8.3 In the event of any cases that may affect the guaranty ability of Party A, including but not limited to cases prescribed in subparagraph from 9.1.2 to 9.1.9, Party B should be entitled to request Party A to supplementary provide a guaranty recognized by Party B.

 

8.4 Party B should keep secrets of the relevant data, documents and information provided by Party A, except for the query or disclosure required by the laws, regulations, rules or the authorized authorities.

 

Article 9 Undertaking the guaranty responsibility

 

9.1 During the validity period of this contract, Party B should be entitled to request Party A to perform the guaranty responsibility, or take appropriate legal measures against Party A or Party A’s property or property right if one of the following happens:

 

9.1.1 Where any debt under the principal contract is expired (including due in advance) and Party B fails to liquidate such debt, or the debtor to the principal contract violates other agreements under the principal contract;

 

9.1.2 Party A or the debtor to the principal contract encounter business suspension, close, application for bankruptcy, accepted bankruptcy petition, declared of bankrupt, dissolving, liquidation, business suspension for rectification, revocation of business license, and cancellation;

 

9.1.3 Party A’s serious financial loss, assets loss or any assets loss caused by external guaranty, or other financial crisis, and fails to provide the corresponding security guaranty, or the guaranty provided to Party B can not meet the satisfactory status;

 

9.1.4 Crisis in business or finance of Party A’s controlling shareholder or other associated company, or significant connected transaction between Party A and the controlling shareholder or other associated companies that affect Party A’s normal operation, and fails to provide the corresponding guaranty or satisfied guaranty to Party B;

 

9.1.5 Adverse changes in Party A’s industry, and fails to provide the corresponding guaranty or satisfied guaranty to Party B;

 

9.1.6 (for authority) Party A's senior management suspected of serious embezzlement, bribery, fraud, or illegal business cases, and fails to provide the corresponding guaranty or satisfied guaranty to Party B;

 

 
 

 

(for individual) Party A was administrative and criminal penalized, or involved in major civil legal disputes that may or enough to affect the ability to guaranty, and fails to provide the corresponding guaranty or satisfied guaranty to Party B;

 

9.1.7 Party A violates the provisions of Article 7.5 and 7.6 under this contract in implementing all the guaranty responsibilities under this contract, or fails to provide the specific satisfied solutions of such guaranty responsibility to Party B;

 

9.1.8 Cross-default provision: where Party A violates the provisions under other debt-based documents and such default action has not been corrected within the applicable grace period, such cases both lead to one of the following circumstances and constitute the violation of this contract

 

(1) The debts under other documents are declared or being declared of accelerating the maturity;

 

(2) The debts under other documents are not declared or being declared of accelerating the maturity, but default in payment;

 

9.1.9 Other events that may threaten or damage or have the potential to threaten or damage Party B's equity.

────────────────

Parts of the exercise:
1. Decide whether each statement below agrees with the guaranty contract excerpt. For each, answer yes or no and quote the words of the excerpt that decide it.
(a) Party B must keep secret the data, documents and information provided by Party A, with no exceptions.
(b) Under the cross-default provision, a default by Party A counts only if it has not been corrected within the applicable grace period.
(c) Section 8.3 refers to cases prescribed in subparagraphs 9.1.2 to 9.1.9.
2. According to the guaranty contract excerpt, what is Party B entitled to do under section 9.1 if one of the listed events happens?

Information supplied:

────────────────

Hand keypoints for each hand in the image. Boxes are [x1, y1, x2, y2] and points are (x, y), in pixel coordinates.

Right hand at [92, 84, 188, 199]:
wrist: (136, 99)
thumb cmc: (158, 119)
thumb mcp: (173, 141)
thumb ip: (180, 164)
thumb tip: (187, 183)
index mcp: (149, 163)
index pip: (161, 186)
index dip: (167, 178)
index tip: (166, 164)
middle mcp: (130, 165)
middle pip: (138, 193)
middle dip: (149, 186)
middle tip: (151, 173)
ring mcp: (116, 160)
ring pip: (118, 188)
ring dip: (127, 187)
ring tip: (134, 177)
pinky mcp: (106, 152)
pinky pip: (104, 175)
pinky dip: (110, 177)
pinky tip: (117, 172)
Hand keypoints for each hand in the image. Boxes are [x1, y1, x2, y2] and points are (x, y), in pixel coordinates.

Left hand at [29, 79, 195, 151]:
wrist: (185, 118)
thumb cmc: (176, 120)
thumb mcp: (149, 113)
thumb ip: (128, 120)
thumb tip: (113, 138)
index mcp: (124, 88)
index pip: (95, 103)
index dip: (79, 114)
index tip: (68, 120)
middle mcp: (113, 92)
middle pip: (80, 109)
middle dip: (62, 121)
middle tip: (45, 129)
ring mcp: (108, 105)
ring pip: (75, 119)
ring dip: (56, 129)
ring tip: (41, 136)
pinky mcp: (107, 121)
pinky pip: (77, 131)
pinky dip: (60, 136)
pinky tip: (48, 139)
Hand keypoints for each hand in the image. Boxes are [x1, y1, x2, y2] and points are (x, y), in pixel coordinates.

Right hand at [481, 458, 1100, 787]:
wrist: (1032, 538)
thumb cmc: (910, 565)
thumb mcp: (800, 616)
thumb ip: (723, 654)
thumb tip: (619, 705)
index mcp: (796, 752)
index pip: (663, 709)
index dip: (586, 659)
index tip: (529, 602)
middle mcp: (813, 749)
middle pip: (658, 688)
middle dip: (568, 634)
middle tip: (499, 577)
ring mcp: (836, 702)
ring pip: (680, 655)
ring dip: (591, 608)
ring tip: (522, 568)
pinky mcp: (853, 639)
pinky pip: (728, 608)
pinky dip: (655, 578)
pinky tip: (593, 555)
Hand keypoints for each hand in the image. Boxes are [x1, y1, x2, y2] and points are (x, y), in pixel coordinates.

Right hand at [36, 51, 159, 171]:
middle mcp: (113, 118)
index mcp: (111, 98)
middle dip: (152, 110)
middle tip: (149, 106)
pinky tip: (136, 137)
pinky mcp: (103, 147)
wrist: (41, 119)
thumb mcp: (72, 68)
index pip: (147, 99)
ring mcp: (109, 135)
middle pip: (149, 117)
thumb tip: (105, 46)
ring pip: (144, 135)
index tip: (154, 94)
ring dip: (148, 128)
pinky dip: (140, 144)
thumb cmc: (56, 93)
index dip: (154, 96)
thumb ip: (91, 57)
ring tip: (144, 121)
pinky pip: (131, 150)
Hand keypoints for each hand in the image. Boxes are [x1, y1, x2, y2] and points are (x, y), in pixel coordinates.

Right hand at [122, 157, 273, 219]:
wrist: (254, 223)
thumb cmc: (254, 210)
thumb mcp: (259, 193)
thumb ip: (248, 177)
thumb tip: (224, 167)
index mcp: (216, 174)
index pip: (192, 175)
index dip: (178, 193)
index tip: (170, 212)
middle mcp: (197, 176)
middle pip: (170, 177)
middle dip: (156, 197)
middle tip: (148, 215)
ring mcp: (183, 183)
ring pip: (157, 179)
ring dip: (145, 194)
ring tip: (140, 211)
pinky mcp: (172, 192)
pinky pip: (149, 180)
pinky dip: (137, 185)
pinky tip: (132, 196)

────────────────

Responses in order:
1.
(a) No: "except for the query or disclosure required by the laws, regulations, rules or the authorized authorities."
(b) Yes: "such default action has not been corrected within the applicable grace period"
(c) Yes: "including but not limited to cases prescribed in subparagraph from 9.1.2 to 9.1.9"

2. Party B may request Party A to perform the guaranty responsibility, or take appropriate legal measures against Party A or Party A's property or property right.